- _Given task_:
Return every line of the listing below verbatim, leaving out the picture lines.

- _Extracted entries_:
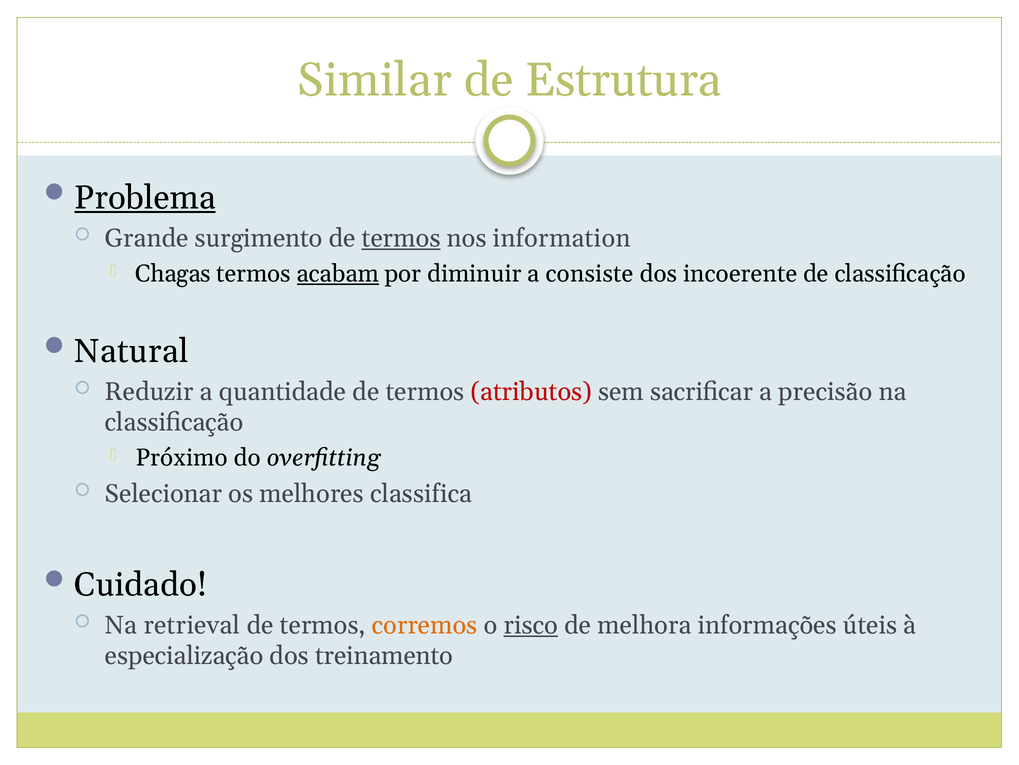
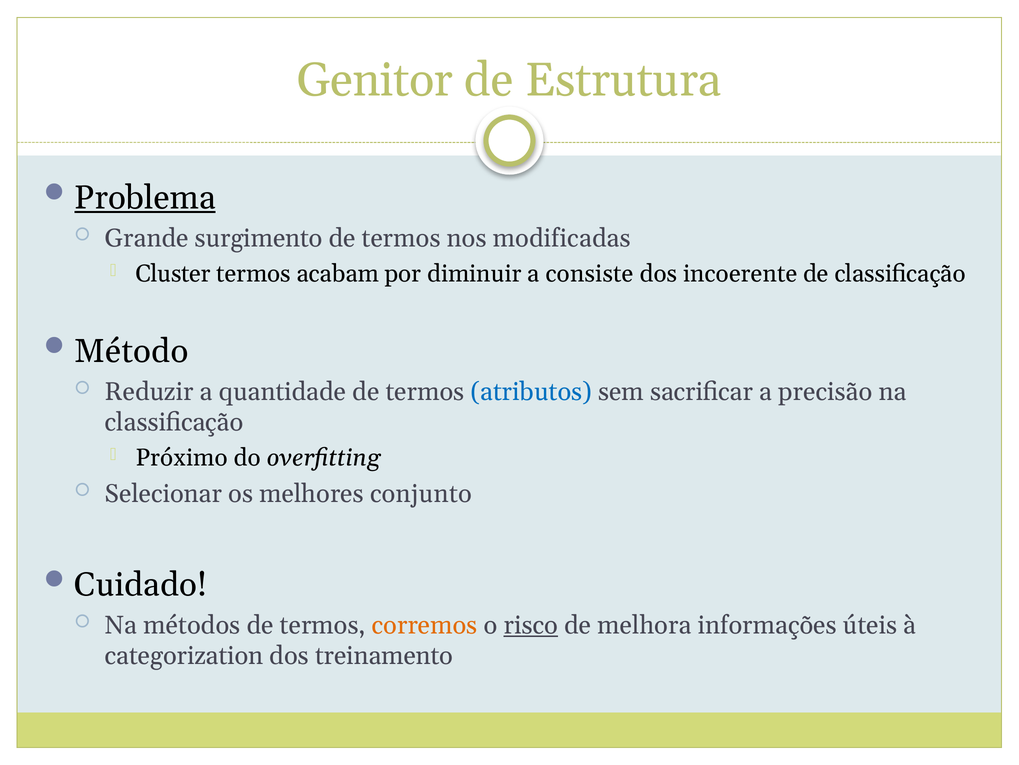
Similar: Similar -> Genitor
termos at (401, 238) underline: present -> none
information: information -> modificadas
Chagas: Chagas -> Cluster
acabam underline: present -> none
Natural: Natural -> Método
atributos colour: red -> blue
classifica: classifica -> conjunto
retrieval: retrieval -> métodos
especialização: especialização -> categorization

- _Complete answer_:
Similar: Similar -> Genitor
termos at (401, 238) underline: present -> none
information: information -> modificadas
Chagas: Chagas -> Cluster
acabam underline: present -> none
Natural: Natural -> Método
atributos colour: red -> blue
classifica: classifica -> conjunto
retrieval: retrieval -> métodos
especialização: especialização -> categorization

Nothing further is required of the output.